This is something that I quickly hacked together for someone in the community who needed to batch convert a whole bunch of docx files into markdown on windows. I found a couple of GUIs for pandoc but none of them could process docx files in batch for some reason, so I decided to do it with PowerShell instead.
There are a lot of room for improvement but I’m leaving this here first before I forget about it. I’ll come up a bash/zsh compatible version too at a later date for macOS & Linux users.
Reboot your computer if this is windows (the installer updates $PATH on windows and a reboot is required to take effect)
Make a new folder, and make a copy of your documents to this folder. Hold down shift and right click an empty area in the file explorer and click on “Open PowerShell here”

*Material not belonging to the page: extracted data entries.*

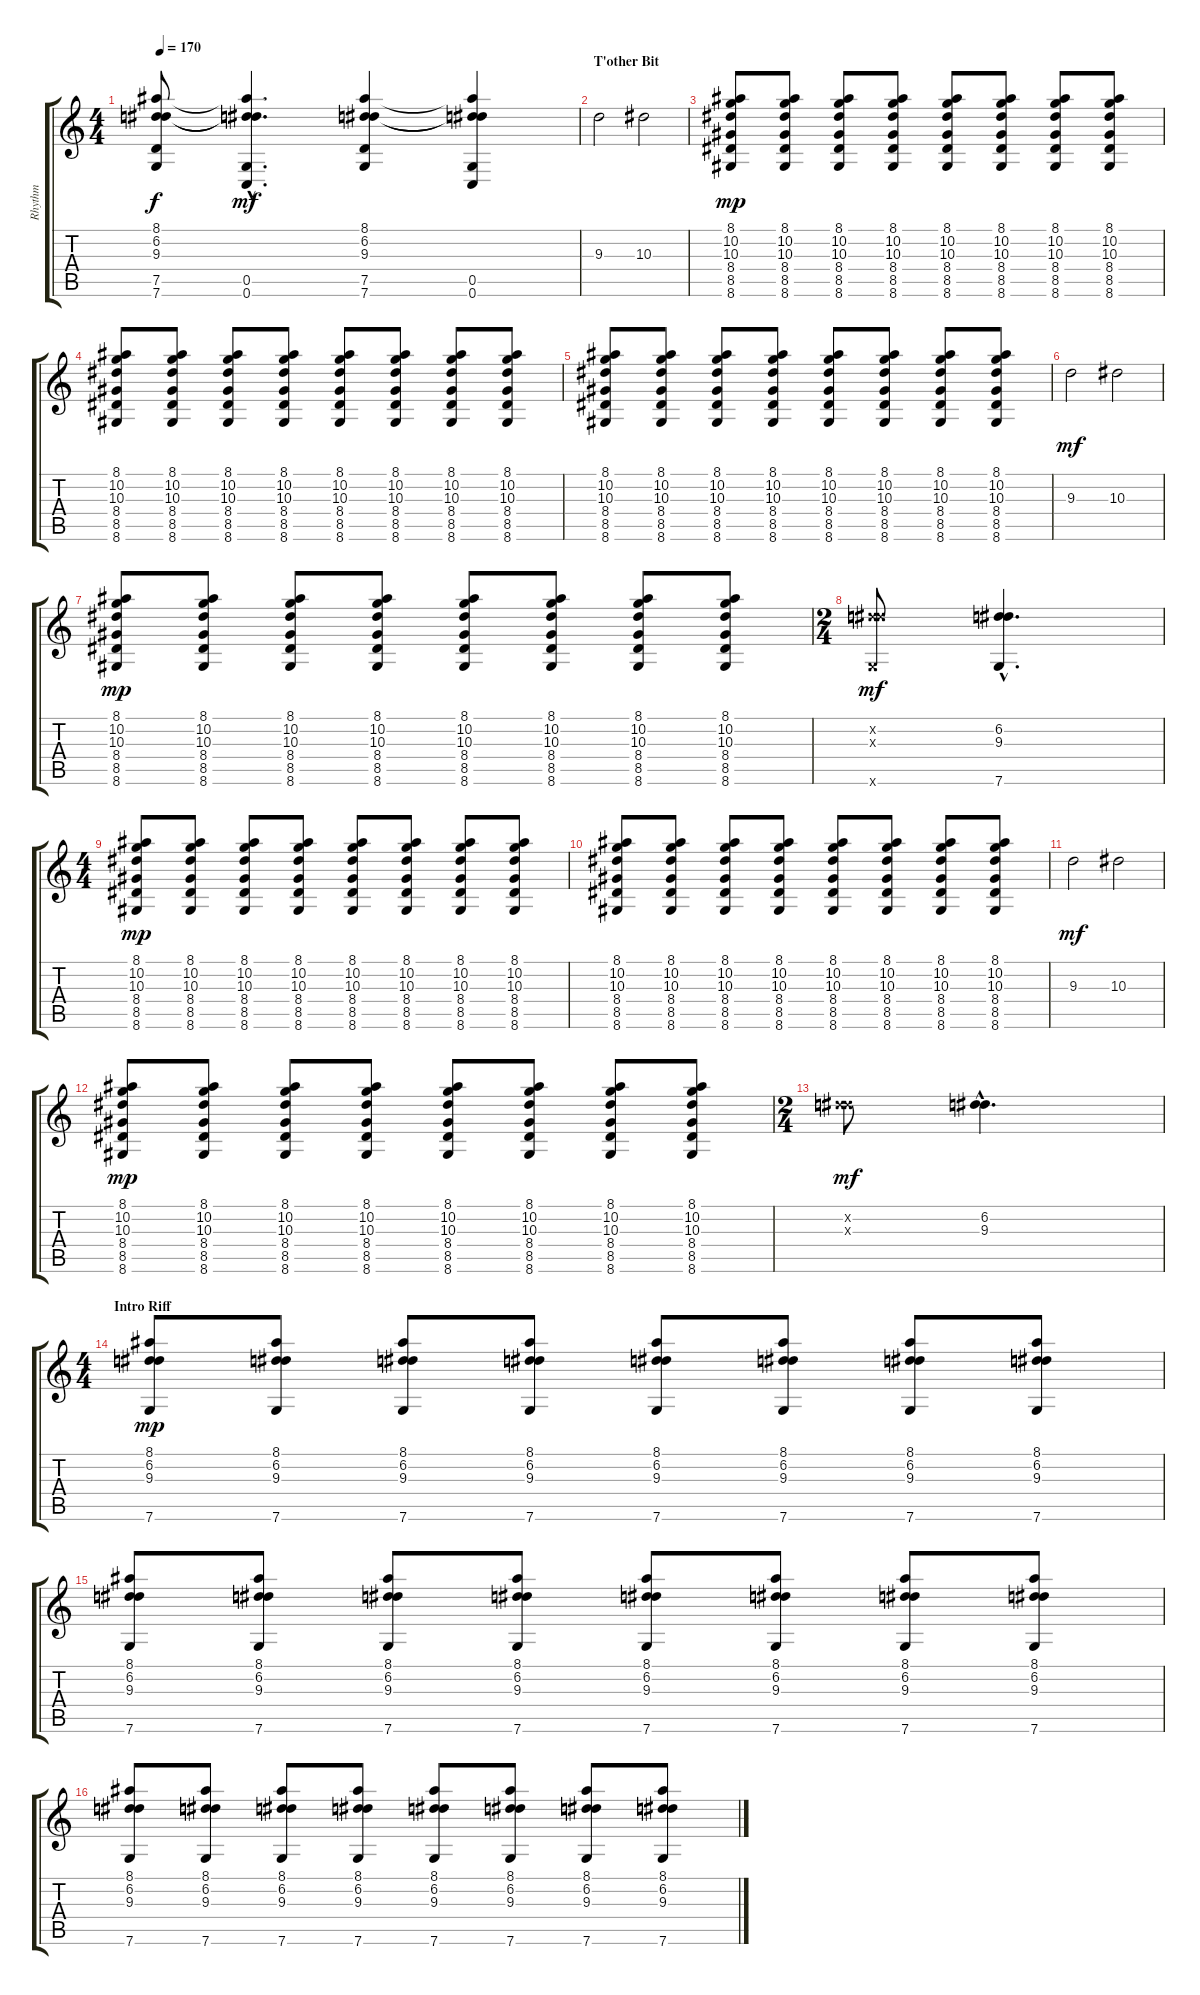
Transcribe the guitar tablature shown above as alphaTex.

\track ("Rhythm" "Rhythm") {instrument overdrivenguitar}
\staff {score tabs}
\tuning (D4 A3 F3 C3 G2 C2) {hide}
\ts (4 4)
\tempo 170
\clef g2
\ks c
(8.1{t} 6.2{t} 9.3{t} 7.5{t} 7.6{t}).8{dy f} (8.1{hac t} 6.2{hac t} 9.3{hac t} 0.5{hac} 0.6{hac}).4{d dy mf} (8.1 6.2 9.3 7.5 7.6).4 (8.1{t} 6.2{t} 9.3{t} 0.5 0.6).4 |
\section ("" "T'other Bit")
9.3.2 10.3.2 |
(8.1 10.2 10.3 8.4 8.5 8.6).8{dy mp} (8.1 10.2 10.3 8.4 8.5 8.6).8 (8.1 10.2 10.3 8.4 8.5 8.6).8 (8.1 10.2 10.3 8.4 8.5 8.6).8 (8.1 10.2 10.3 8.4 8.5 8.6).8 (8.1 10.2 10.3 8.4 8.5 8.6).8 (8.1 10.2 10.3 8.4 8.5 8.6).8 (8.1 10.2 10.3 8.4 8.5 8.6).8 |
(8.1 10.2 10.3 8.4 8.5 8.6).8 (8.1 10.2 10.3 8.4 8.5 8.6).8 (8.1 10.2 10.3 8.4 8.5 8.6).8 (8.1 10.2 10.3 8.4 8.5 8.6).8 (8.1 10.2 10.3 8.4 8.5 8.6).8 (8.1 10.2 10.3 8.4 8.5 8.6).8 (8.1 10.2 10.3 8.4 8.5 8.6).8 (8.1 10.2 10.3 8.4 8.5 8.6).8 |
(8.1 10.2 10.3 8.4 8.5 8.6).8 (8.1 10.2 10.3 8.4 8.5 8.6).8 (8.1 10.2 10.3 8.4 8.5 8.6).8 (8.1 10.2 10.3 8.4 8.5 8.6).8 (8.1 10.2 10.3 8.4 8.5 8.6).8 (8.1 10.2 10.3 8.4 8.5 8.6).8 (8.1 10.2 10.3 8.4 8.5 8.6).8 (8.1 10.2 10.3 8.4 8.5 8.6).8 |
9.3.2{dy mf} 10.3.2 |
(8.1 10.2 10.3 8.4 8.5 8.6).8{dy mp} (8.1 10.2 10.3 8.4 8.5 8.6).8 (8.1 10.2 10.3 8.4 8.5 8.6).8 (8.1 10.2 10.3 8.4 8.5 8.6).8 (8.1 10.2 10.3 8.4 8.5 8.6).8 (8.1 10.2 10.3 8.4 8.5 8.6).8 (8.1 10.2 10.3 8.4 8.5 8.6).8 (8.1 10.2 10.3 8.4 8.5 8.6).8 |
\ts (2 4)
(6.2{x} 9.3{x} 7.6{x}).8{dy mf} (6.2{hac} 9.3{hac} 7.6{hac}).4{d} |
\ts (4 4)
(8.1 10.2 10.3 8.4 8.5 8.6).8{dy mp} (8.1 10.2 10.3 8.4 8.5 8.6).8 (8.1 10.2 10.3 8.4 8.5 8.6).8 (8.1 10.2 10.3 8.4 8.5 8.6).8 (8.1 10.2 10.3 8.4 8.5 8.6).8 (8.1 10.2 10.3 8.4 8.5 8.6).8 (8.1 10.2 10.3 8.4 8.5 8.6).8 (8.1 10.2 10.3 8.4 8.5 8.6).8 |
(8.1 10.2 10.3 8.4 8.5 8.6).8 (8.1 10.2 10.3 8.4 8.5 8.6).8 (8.1 10.2 10.3 8.4 8.5 8.6).8 (8.1 10.2 10.3 8.4 8.5 8.6).8 (8.1 10.2 10.3 8.4 8.5 8.6).8 (8.1 10.2 10.3 8.4 8.5 8.6).8 (8.1 10.2 10.3 8.4 8.5 8.6).8 (8.1 10.2 10.3 8.4 8.5 8.6).8 |
9.3.2{dy mf} 10.3.2 |
(8.1 10.2 10.3 8.4 8.5 8.6).8{dy mp} (8.1 10.2 10.3 8.4 8.5 8.6).8 (8.1 10.2 10.3 8.4 8.5 8.6).8 (8.1 10.2 10.3 8.4 8.5 8.6).8 (8.1 10.2 10.3 8.4 8.5 8.6).8 (8.1 10.2 10.3 8.4 8.5 8.6).8 (8.1 10.2 10.3 8.4 8.5 8.6).8 (8.1 10.2 10.3 8.4 8.5 8.6).8 |
\ts (2 4)
(6.2{x} 9.3{x}).8{dy mf} (6.2{hac} 9.3{hac}).4{d} |
\ts (4 4)
\section ("" "Intro Riff")
(8.1 6.2 9.3 7.6).8{dy mp} (8.1 6.2 9.3 7.6).8 (8.1 6.2 9.3 7.6).8 (8.1 6.2 9.3 7.6).8 (8.1 6.2 9.3 7.6).8 (8.1 6.2 9.3 7.6).8 (8.1 6.2 9.3 7.6).8 (8.1 6.2 9.3 7.6).8 |
(8.1 6.2 9.3 7.6).8 (8.1 6.2 9.3 7.6).8 (8.1 6.2 9.3 7.6).8 (8.1 6.2 9.3 7.6).8 (8.1 6.2 9.3 7.6).8 (8.1 6.2 9.3 7.6).8 (8.1 6.2 9.3 7.6).8 (8.1 6.2 9.3 7.6).8 |
(8.1 6.2 9.3 7.6).8 (8.1 6.2 9.3 7.6).8 (8.1 6.2 9.3 7.6).8 (8.1 6.2 9.3 7.6).8 (8.1 6.2 9.3 7.6).8 (8.1 6.2 9.3 7.6).8 (8.1 6.2 9.3 7.6).8 (8.1 6.2 9.3 7.6).8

Try running pandoc --help, if you get a bunch of help text, then pandoc is properly installed. Paste the following into the console and it should be able to convert all of the docx files in this folder to markdown.
The pandoc manual has a comprehensive list of all supported formats, simply change the filtering parameter -Filter *.docx and --from docx argument to your source format if you want to convert something that obsidian can’t import directly: https://pandoc.org/MANUAL.html
Thank you.
Works well (within the limits of pandoc).
I tested it with
docx file with table (interesting visual for row in italics )

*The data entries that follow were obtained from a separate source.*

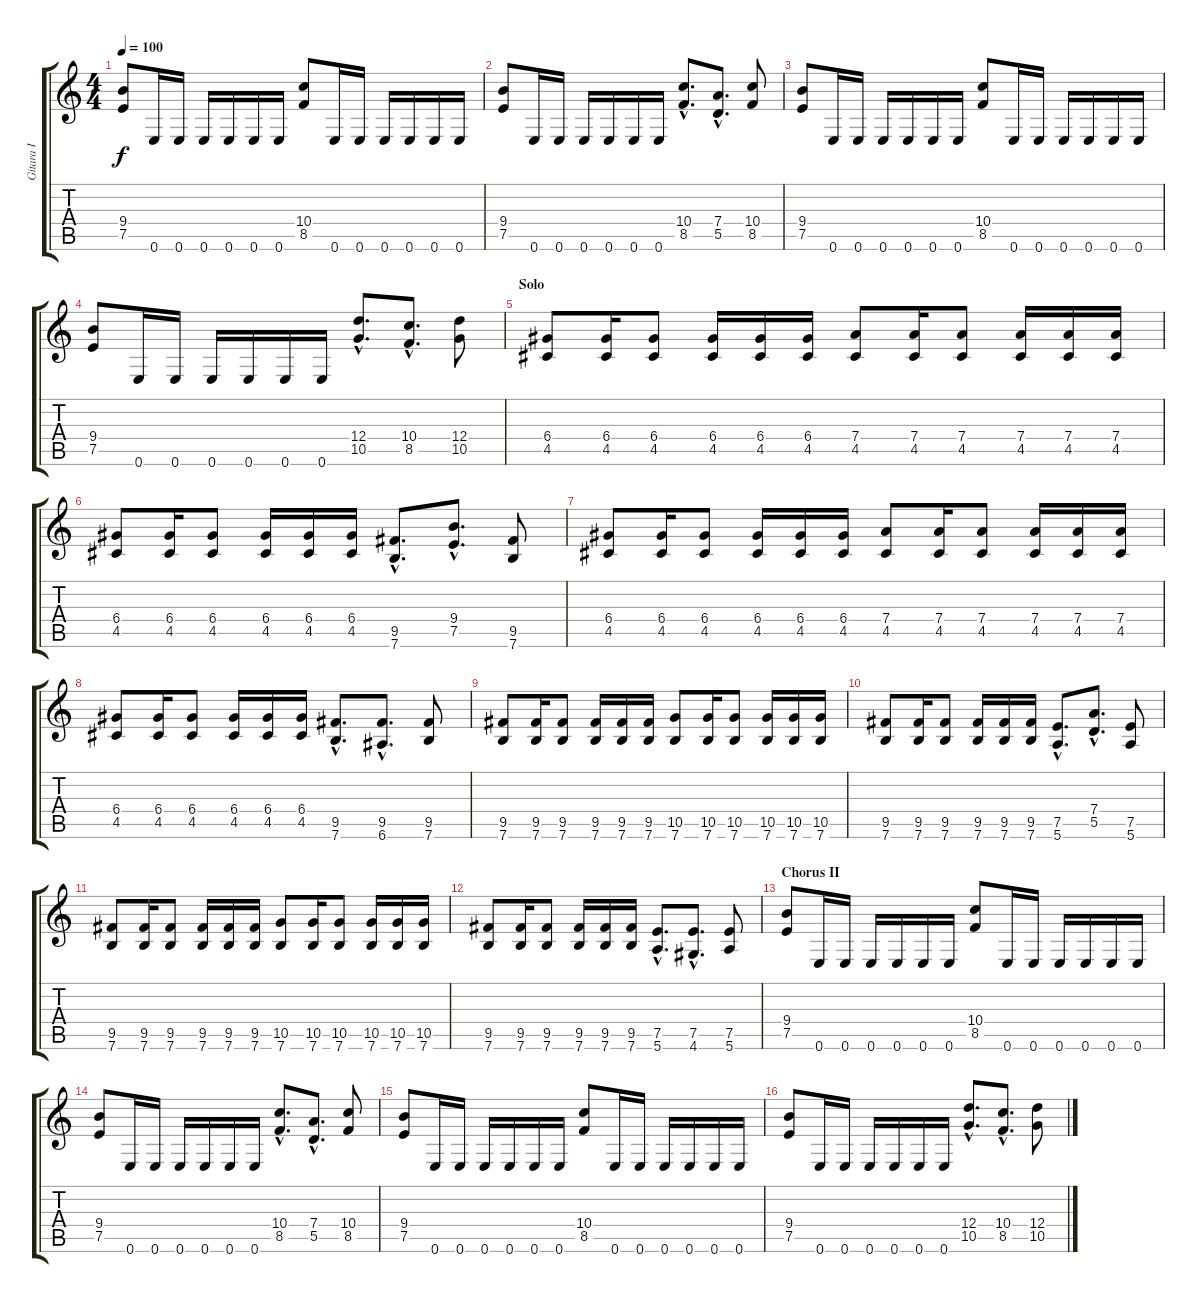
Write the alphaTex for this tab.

\track ("Gitara I" "Gitara I") {instrument distortionguitar}
\staff {score tabs}
\tuning (E4 B3 G3 D3 A2 E2) {hide}
\ts (4 4)
\tempo 100
\clef g2
\ks c
(9.4 7.5).8{dy f instrument distortionguitar} 0.6.16 0.6.16 0.6.16 0.6.16 0.6.16 0.6.16 (10.4 8.5).8 0.6.16 0.6.16 0.6.16 0.6.16 0.6.16 0.6.16 |
(9.4 7.5).8{instrument distortionguitar} 0.6.16 0.6.16 0.6.16 0.6.16 0.6.16 0.6.16 (10.4{hac} 8.5{hac}).8{d} (7.4{hac} 5.5{hac}).8{d} (10.4 8.5).8 |
(9.4 7.5).8{instrument distortionguitar} 0.6.16 0.6.16 0.6.16 0.6.16 0.6.16 0.6.16 (10.4 8.5).8 0.6.16 0.6.16 0.6.16 0.6.16 0.6.16 0.6.16 |
(9.4 7.5).8{instrument distortionguitar} 0.6.16 0.6.16 0.6.16 0.6.16 0.6.16 0.6.16 (12.4{hac} 10.5{hac}).8{d} (10.4{hac} 8.5{hac}).8{d} (12.4 10.5).8 |
\section ("" "Solo")
(6.4 4.5).8{instrument distortionguitar} (6.4 4.5).16 (6.4 4.5).8{instrument distortionguitar} (6.4 4.5).16 (6.4 4.5).16 (6.4 4.5).16 (7.4 4.5).8{instrument distortionguitar} (7.4 4.5).16 (7.4 4.5).8{instrument distortionguitar} (7.4 4.5).16 (7.4 4.5).16 (7.4 4.5).16 |
(6.4 4.5).8{instrument distortionguitar} (6.4 4.5).16 (6.4 4.5).8{instrument distortionguitar} (6.4 4.5).16 (6.4 4.5).16 (6.4 4.5).16 (9.5{hac} 7.6{hac}).8{d} (9.4{hac} 7.5{hac}).8{d} (9.5 7.6).8 |
(6.4 4.5).8{instrument distortionguitar} (6.4 4.5).16 (6.4 4.5).8{instrument distortionguitar} (6.4 4.5).16 (6.4 4.5).16 (6.4 4.5).16 (7.4 4.5).8{instrument distortionguitar} (7.4 4.5).16 (7.4 4.5).8{instrument distortionguitar} (7.4 4.5).16 (7.4 4.5).16 (7.4 4.5).16 |
(6.4 4.5).8{instrument distortionguitar} (6.4 4.5).16 (6.4 4.5).8{instrument distortionguitar} (6.4 4.5).16 (6.4 4.5).16 (6.4 4.5).16 (9.5{hac} 7.6{hac}).8{d} (9.5{hac} 6.6{hac}).8{d} (9.5 7.6).8 |
(9.5 7.6).8{instrument distortionguitar} (9.5 7.6).16 (9.5 7.6).8 (9.5 7.6).16 (9.5 7.6).16 (9.5 7.6).16 (10.5 7.6).8 (10.5 7.6).16 (10.5 7.6).8 (10.5 7.6).16 (10.5 7.6).16 (10.5 7.6).16 |
(9.5 7.6).8 (9.5 7.6).16 (9.5 7.6).8 (9.5 7.6).16 (9.5 7.6).16 (9.5 7.6).16 (7.5{hac} 5.6{hac}).8{d} (7.4{hac} 5.5{hac}).8{d} (7.5 5.6).8 |
(9.5 7.6).8{instrument distortionguitar} (9.5 7.6).16 (9.5 7.6).8 (9.5 7.6).16 (9.5 7.6).16 (9.5 7.6).16 (10.5 7.6).8 (10.5 7.6).16 (10.5 7.6).8 (10.5 7.6).16 (10.5 7.6).16 (10.5 7.6).16 |
(9.5 7.6).8 (9.5 7.6).16 (9.5 7.6).8 (9.5 7.6).16 (9.5 7.6).16 (9.5 7.6).16 (7.5{hac} 5.6{hac}).8{d} (7.5{hac} 4.6{hac}).8{d} (7.5 5.6).8 |
\section ("" "Chorus II")
(9.4 7.5).8{instrument distortionguitar} 0.6.16 0.6.16 0.6.16 0.6.16 0.6.16 0.6.16 (10.4 8.5).8 0.6.16 0.6.16 0.6.16 0.6.16 0.6.16 0.6.16 |
(9.4 7.5).8{instrument distortionguitar} 0.6.16 0.6.16 0.6.16 0.6.16 0.6.16 0.6.16 (10.4{hac} 8.5{hac}).8{d} (7.4{hac} 5.5{hac}).8{d} (10.4 8.5).8 |
(9.4 7.5).8{instrument distortionguitar} 0.6.16 0.6.16 0.6.16 0.6.16 0.6.16 0.6.16 (10.4 8.5).8 0.6.16 0.6.16 0.6.16 0.6.16 0.6.16 0.6.16 |
(9.4 7.5).8{instrument distortionguitar} 0.6.16 0.6.16 0.6.16 0.6.16 0.6.16 0.6.16 (12.4{hac} 10.5{hac}).8{d} (10.4{hac} 8.5{hac}).8{d} (12.4 10.5).8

epub War and Peace (too big for Typora, handled fine by Obsidian if somewhat slow loading; some glitches on chapter headings and Index).
A few glitches in complex documents are normal in pandoc, and I have to remember it uses markdown links, but this was very impressive for the script and Obsidian.

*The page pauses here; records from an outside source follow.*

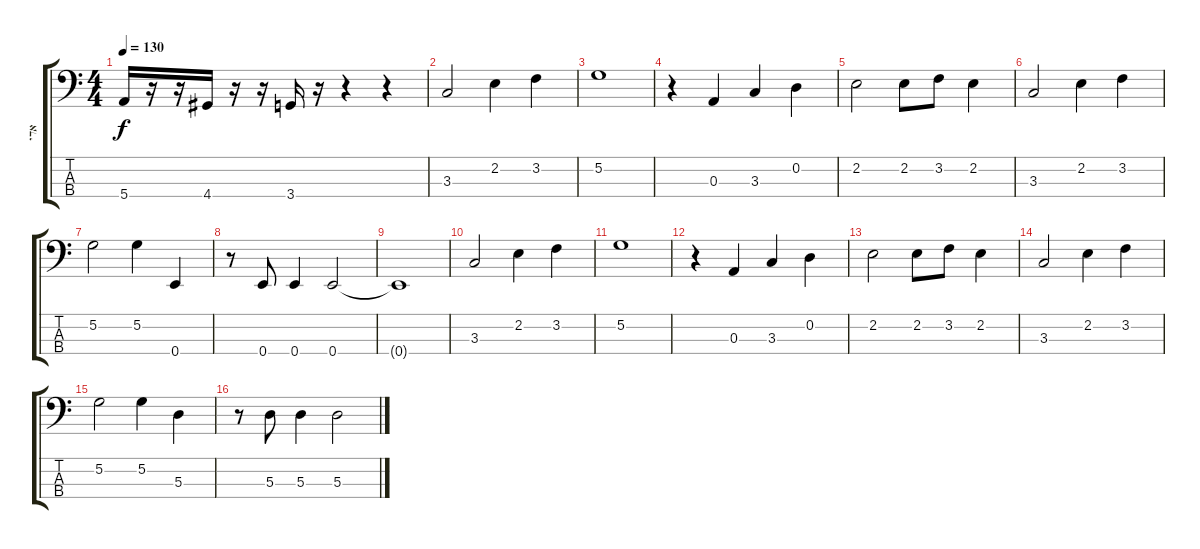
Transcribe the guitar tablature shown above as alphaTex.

\track ("אדי" "אדי") {instrument electricbassfinger}
\staff {score tabs}
\tuning (G2 D2 A1 E1) {hide}
\ts (4 4)
\tempo 130
\clef f4
\ks c
5.4.16{dy f} r.16 r.16 4.4.16 r.16 r.16 3.4.16 r.16 r.4 r.4 |
3.3.2 2.2.4 3.2.4 |
5.2.1 |
r.4 0.3.4 3.3.4 0.2.4 |
2.2.2 2.2.8 3.2.8 2.2.4 |
3.3.2 2.2.4 3.2.4 |
5.2.2 5.2.4 0.4.4 |
r.8 0.4.8 0.4.4 0.4.2 |
0.4{t}.1 |
3.3.2 2.2.4 3.2.4 |
5.2.1 |
r.4 0.3.4 3.3.4 0.2.4 |
2.2.2 2.2.8 3.2.8 2.2.4 |
3.3.2 2.2.4 3.2.4 |
5.2.2 5.2.4 5.3.4 |
r.8 5.3.8 5.3.4 5.3.2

I have encountered a problem, when dealing with multiple docx documents, if the image name inside is the same,like image1.png, it will be automatically replaced so that only 1 file remain. How to solve this problem?Thank you!
If you use windows, search for powershell and open the Powershell ISE app.
Copy and paste this code:
#tell our computer we trust our ability to download packages
Set-ExecutionPolicy RemoteSigned -scope CurrentUser
#download a single package that we trust
Invoke-Expression (New-Object System.Net.WebClient).DownloadString('https://get.scoop.sh')
#scoop screens packages for us, so the packages available on scoop are generally more trustworthy
#wget allows for downloading from the web
scoop install wget
#pandoc allows for converting between many types of document
scoop install pandoc
Run it.
Then you can make a new file (Crtl + N)
And run the code from this page…after feeding in your directory.
# set the working directory
cd 'C:\Users\myusername\myfolder\word-documents-for-converting'
# find all .docx files in current directory
Get-ChildItem . -Filter *.docx | Foreach-Object { pandoc --from docx --to markdown --wrap=none $_ -o $_.Name.Replace('.docx', '.md')}